Her chin lifted, tremulous yet proud. “Best for me? Are you threatening me? Exposure or hand over my brother?”
He shook his head, amused. “Merely stating uncomfortable facts.”
Before he quite thought better of it, he lifted her hand to his lips. She snatched it back as though burned, retreating to the far side of the room. Tristan felt almost giddy at the memory of his lips against her smooth skin. He wanted to know what she tasted like. What her lips tasted like. How she felt to hold, to possess.
“What do you want?” she demanded.
“To help you.”
She laughed softly, bitterly. “First, you threaten, then you offer aid. Your reputation suggests I’d be a fool to trust you.”
His own smile was mirthless. “Your own reputation is hardly stainless.”
“My reputation,” she said coldly, “is unimpeachable.”
“Your brother’s is not,” he returned smoothly.
Color flared in her cheeks. “There is nothing you can say of Charles that I haven’t heard a hundred times.”
Tristan shrugged. “Then I will not voice my thoughts. It is understood what he did.”
“The ton understands what he did. But not why.”
“I do not spend my time among the ton,” Tristan said. He didn’t spend his time with anyone, in fact, but she didn’t need that knowledge.
Her eyes narrowed. “Then what are you doing at the Duke Hunt?”
“My duty,” he said simply.
She scoffed. “And I suppose you’d have me believe you dislike all this?”
“I dislike most things,” he said, voice dry, “tell me, was your invitation for the ball only, or for the full week?”
She hesitated. “I am invited to participate. I attended for two years and won Lord Bingley’s attention. I think our hostess wants to see if I can be matched again, perhaps?”

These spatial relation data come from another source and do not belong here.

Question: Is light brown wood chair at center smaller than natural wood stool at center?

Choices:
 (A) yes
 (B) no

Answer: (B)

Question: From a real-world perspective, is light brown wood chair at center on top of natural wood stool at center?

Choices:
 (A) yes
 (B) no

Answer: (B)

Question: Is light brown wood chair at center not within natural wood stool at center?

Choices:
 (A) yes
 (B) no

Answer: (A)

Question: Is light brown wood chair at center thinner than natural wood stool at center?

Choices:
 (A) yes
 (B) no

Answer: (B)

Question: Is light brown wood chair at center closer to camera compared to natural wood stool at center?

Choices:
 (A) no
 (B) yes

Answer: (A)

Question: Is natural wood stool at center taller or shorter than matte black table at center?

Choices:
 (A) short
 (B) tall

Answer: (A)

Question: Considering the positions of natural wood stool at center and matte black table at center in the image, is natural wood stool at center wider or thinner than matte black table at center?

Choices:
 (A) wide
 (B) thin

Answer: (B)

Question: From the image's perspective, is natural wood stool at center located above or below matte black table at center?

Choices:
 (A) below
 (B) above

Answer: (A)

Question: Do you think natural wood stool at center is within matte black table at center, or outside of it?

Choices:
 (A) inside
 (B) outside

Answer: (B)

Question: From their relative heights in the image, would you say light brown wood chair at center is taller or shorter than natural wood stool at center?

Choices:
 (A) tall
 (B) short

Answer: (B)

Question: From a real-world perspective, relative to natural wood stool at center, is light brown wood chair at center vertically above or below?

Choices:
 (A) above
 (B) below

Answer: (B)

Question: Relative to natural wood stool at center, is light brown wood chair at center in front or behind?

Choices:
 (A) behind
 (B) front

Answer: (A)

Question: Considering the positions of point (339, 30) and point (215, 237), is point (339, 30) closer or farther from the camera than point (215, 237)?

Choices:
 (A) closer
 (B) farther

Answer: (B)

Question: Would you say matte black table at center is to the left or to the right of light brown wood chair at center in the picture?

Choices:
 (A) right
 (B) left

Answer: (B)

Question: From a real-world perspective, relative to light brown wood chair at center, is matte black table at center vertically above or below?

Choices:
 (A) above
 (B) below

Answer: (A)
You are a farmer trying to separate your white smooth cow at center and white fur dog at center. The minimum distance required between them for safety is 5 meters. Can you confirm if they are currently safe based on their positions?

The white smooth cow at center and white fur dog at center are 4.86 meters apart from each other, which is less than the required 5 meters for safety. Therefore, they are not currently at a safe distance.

Tristan laughed, sharply. “The man quails at his own shadow. What on earth drew you to him?”
“I…I was fooled.”
“Perhaps,” Tristan said. “And if you prefer weakness to strength, then perhaps you are a poor judge of men.”
Her eyes flashed. “Better a weak man than an insufferable one.”
He stepped closer, slow, deliberate. “Why not ask your brother for aid? He is Earl now, is he not?”
Her throat worked. “I don’t know where my brother is.”
A lie, surely. I can see it in the flicker of her eyes, the set of her jaw. She knows more than she claims. And she might be my best chance of finding Charles Davidson.
“I am also invited to participate in the Hunt,” he said at last, voice low, deliberate, “Perhaps thefriendshipof a duke might serve you well—and persuade Lady Martha to leave you in peace?”
She blinked. “Why would you do that?”
Tristan smiled thinly, though his blood was hot with want and warning both.